An Industry Changed For Good? How Hospitality Businesses Can Get Ready for the Year Ahead

By Gareth Ogden, Partner, haysmacintyre (

Over the past year, the hospitality industry has had to adapt the best it can in the face of unprecedented change as rules constantly change.And whilst innovative delivery and take-out services have proven fruitful for some businesses in the short-term, they aren’t a long-term answer for many.

Still confronted with a huge amount of uncertainty over the timing and nature of re-opening as well as the looming cliff-edge to Government support, businesses urgently need to put plans in place to safeguard their future.


Despite the uncertainty hanging over hospitality, there is one thing we can say with a sufficient level of confidence – there will, eventually, be a phased re-opening of the industry (albeit with restrictions).

However, operators must remember that many people will be hesitant and cautious about socialising once again, looking for safe and responsible venues when they begin eating out.Therefore, it is vital for businesses to think and act sensibly as they consider their re-opening strategies.


Operators must reflect upon those innovations and approaches that have worked particularly well, versus those which didn’t prove as fruitful for their business. By carefully comparing and considering the profitability of new revenue streams (such as takeaway services or DIY recipe kits), and fine-tuning those that offer the greatest returns, they may prove a lasting success when they are able to re-open their doors once again.

Making the most of the outdoors

Where available, operators would do well to spend this time as an opportunity to ensure outdoor areas are maximised as much as possible.The re-opening will most likely be in Spring or even Summer, where warmer weather entices customers outdoors.What’s more, the virus is thought to transmit less in an outdoor environment, so for the safety conscious customer, being outside will be key for encouraging their return.

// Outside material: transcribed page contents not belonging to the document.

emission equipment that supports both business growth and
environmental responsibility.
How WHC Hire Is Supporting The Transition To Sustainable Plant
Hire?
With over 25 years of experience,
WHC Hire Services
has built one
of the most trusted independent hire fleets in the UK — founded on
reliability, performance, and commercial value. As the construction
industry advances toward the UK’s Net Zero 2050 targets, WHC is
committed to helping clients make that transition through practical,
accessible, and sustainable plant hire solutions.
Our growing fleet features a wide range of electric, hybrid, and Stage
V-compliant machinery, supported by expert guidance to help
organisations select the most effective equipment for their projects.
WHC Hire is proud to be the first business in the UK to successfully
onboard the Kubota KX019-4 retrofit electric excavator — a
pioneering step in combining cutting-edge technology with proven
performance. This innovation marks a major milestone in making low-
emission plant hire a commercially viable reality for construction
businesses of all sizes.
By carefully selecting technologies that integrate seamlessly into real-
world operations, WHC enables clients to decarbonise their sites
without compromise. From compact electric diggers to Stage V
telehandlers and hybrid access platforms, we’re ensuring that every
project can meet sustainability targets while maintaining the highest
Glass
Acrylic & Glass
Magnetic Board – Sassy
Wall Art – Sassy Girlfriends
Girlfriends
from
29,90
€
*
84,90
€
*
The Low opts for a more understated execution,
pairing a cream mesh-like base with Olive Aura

Now is also a good time to consider strategies around further implementation of technologies that will assist social distancing.This could include ordering and payment apps, which may prove beneficial in the longer term with the more tech-savvy, safety first customer.


Cashflow will be as important as ever for some time to come, but particularly for surviving the coming months. Now is the time to fine-tune cashflow reporting and profitability analysis.Therefore, operators should consider other areas of the business for efficiencies, such as resource planning technologies and reviewing key suppliers.

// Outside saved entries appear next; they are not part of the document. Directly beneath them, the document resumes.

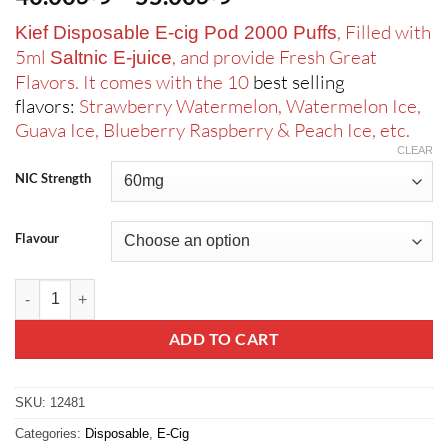
range:
, Filled with
Kief Disposable E-cig Pod 2000 Puffs
ر.س40.00
5ml
, and provide Fresh Great
Saltnic E-juice
through
Flavors. It comes with the 10
best selling
ر.س55.00
flavors:
Strawberry Watermelon, Watermelon Ice,
Guava Ice, Blueberry Raspberry & Peach Ice, etc.
CLEAR
NIC Strength
Flavour
Kief Disposable E-cig Pod 2000 Puffs quantity
ADD TO CART
SKU:
12481
Categories:
Disposable
,
E-Cig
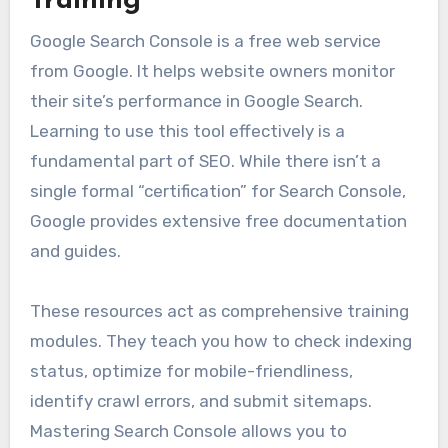
Training
Google Search Console is a free web service
from Google. It helps website owners monitor
their site’s performance in Google Search.
Learning to use this tool effectively is a
fundamental part of SEO. While there isn’t a
single formal “certification” for Search Console,
Google provides extensive free documentation
and guides.
These resources act as comprehensive training
modules. They teach you how to check indexing
status, optimize for mobile-friendliness,
identify crawl errors, and submit sitemaps.
Mastering Search Console allows you to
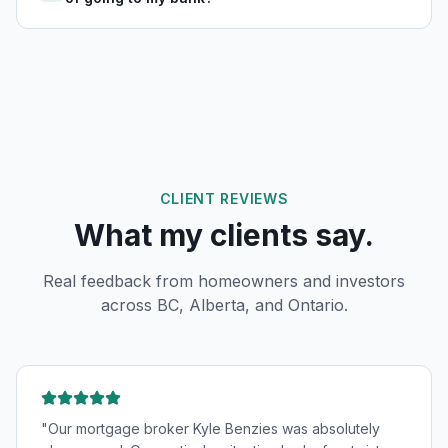
CLIENT REVIEWS
What my clients say.
Real feedback from homeowners and investors
across BC, Alberta, and Ontario.
"
Our mortgage broker Kyle Benzies was absolutely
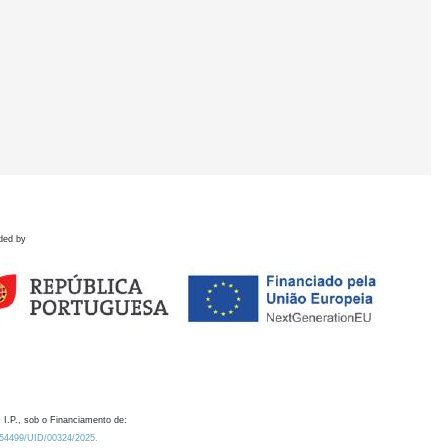
ded by
 I.P., sob o Financiamento de:
0.54499/UID/00324/2025.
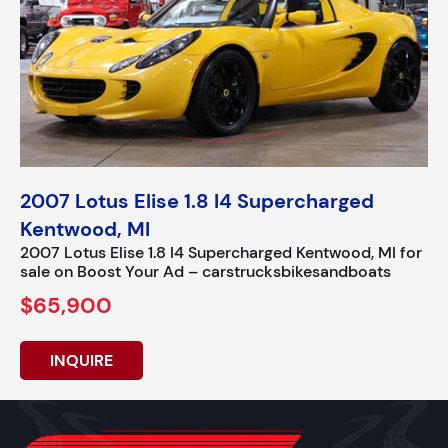
2007 Lotus Elise 1.8 I4 Supercharged
Kentwood, MI
2007 Lotus Elise 1.8 I4 Supercharged Kentwood, MI for
sale on Boost Your Ad – carstrucksbikesandboats
$65,900
INQUIRE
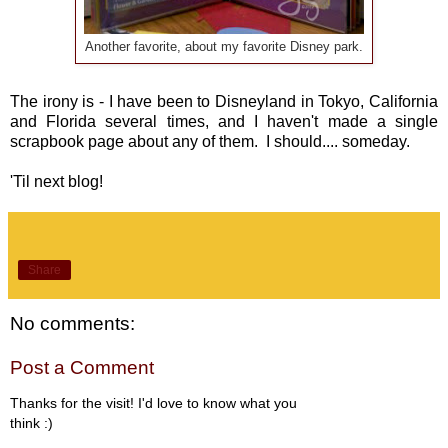
Another favorite, about my favorite Disney park.
The irony is - I have been to Disneyland in Tokyo, California
and Florida several times, and I haven't made a single
scrapbook page about any of them. I should.... someday.
'Til next blog!
Share
No comments:
Post a Comment
Thanks for the visit! I'd love to know what you
think :)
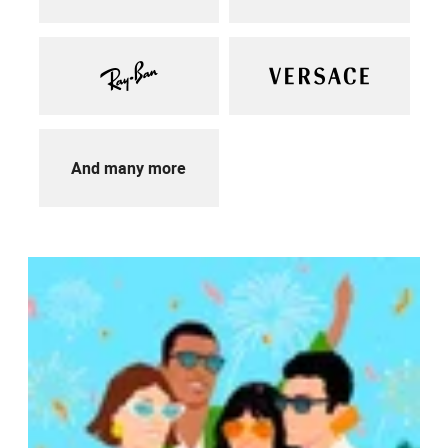
And many more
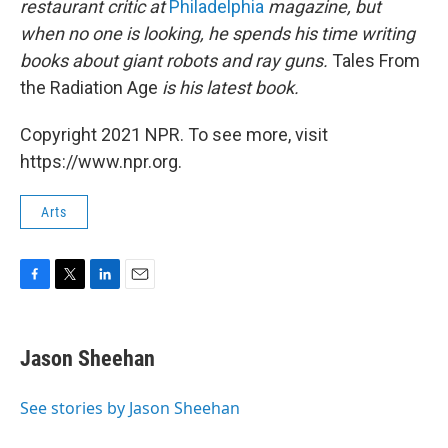
restaurant critic at
Philadelphia
magazine, but
when no one is looking, he spends his time writing
books about giant robots and ray guns.
Tales From
the Radiation Age
is his latest book.
Copyright 2021 NPR. To see more, visit
https://www.npr.org.
Arts
F
T
L
E
a
w
i
m
c
i
n
a
e
t
k
i
Jason Sheehan
b
t
e
l
o
e
d
o
r
I
See stories by Jason Sheehan
k
n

Striking the right balance between new social distancing rules and safety protocols is also critical. Many consumers will want to return to how dining experiences used to be as soon as possible but going too fast too soon may prove disastrous in the long run. Businesses need to manage different customer expectations carefully and considerately, prioritising safety and government guidance.

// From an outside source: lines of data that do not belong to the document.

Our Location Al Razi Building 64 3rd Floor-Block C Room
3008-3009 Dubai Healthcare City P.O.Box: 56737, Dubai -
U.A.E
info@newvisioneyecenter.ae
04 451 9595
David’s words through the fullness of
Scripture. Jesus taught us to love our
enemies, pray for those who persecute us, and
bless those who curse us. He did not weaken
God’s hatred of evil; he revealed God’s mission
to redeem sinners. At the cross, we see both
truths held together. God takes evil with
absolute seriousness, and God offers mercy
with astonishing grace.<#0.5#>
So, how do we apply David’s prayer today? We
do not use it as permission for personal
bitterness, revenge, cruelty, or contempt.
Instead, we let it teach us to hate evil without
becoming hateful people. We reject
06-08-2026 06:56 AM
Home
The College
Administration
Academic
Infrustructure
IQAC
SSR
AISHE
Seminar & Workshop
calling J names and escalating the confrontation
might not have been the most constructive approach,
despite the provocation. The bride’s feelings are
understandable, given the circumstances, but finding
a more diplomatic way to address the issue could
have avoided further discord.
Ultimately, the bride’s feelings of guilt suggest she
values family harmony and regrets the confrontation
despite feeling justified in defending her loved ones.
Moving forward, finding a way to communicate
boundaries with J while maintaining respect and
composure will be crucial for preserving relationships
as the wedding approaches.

As ever, this time out period is also well spent engaging with staff by training, team building and supporting their general wellbeing. Staff need to remain motivated and engaged so they can hit the ground running and get operations back on track as quickly and smoothly as possible, so those employers who place the biggest emphasis on staff happiness will likely see the most success once doors have re-opened.

Even after the national lockdown (whenever that may be), hospitality businesses are going to have to think carefully about their re-opening strategy. But through astute financial planning, thoughtful consideration around new customer expectations, as well as keeping the requirements for a post-Covid-19 context front of mind, operators will ensure they are putting their best foot forward to survive the next year.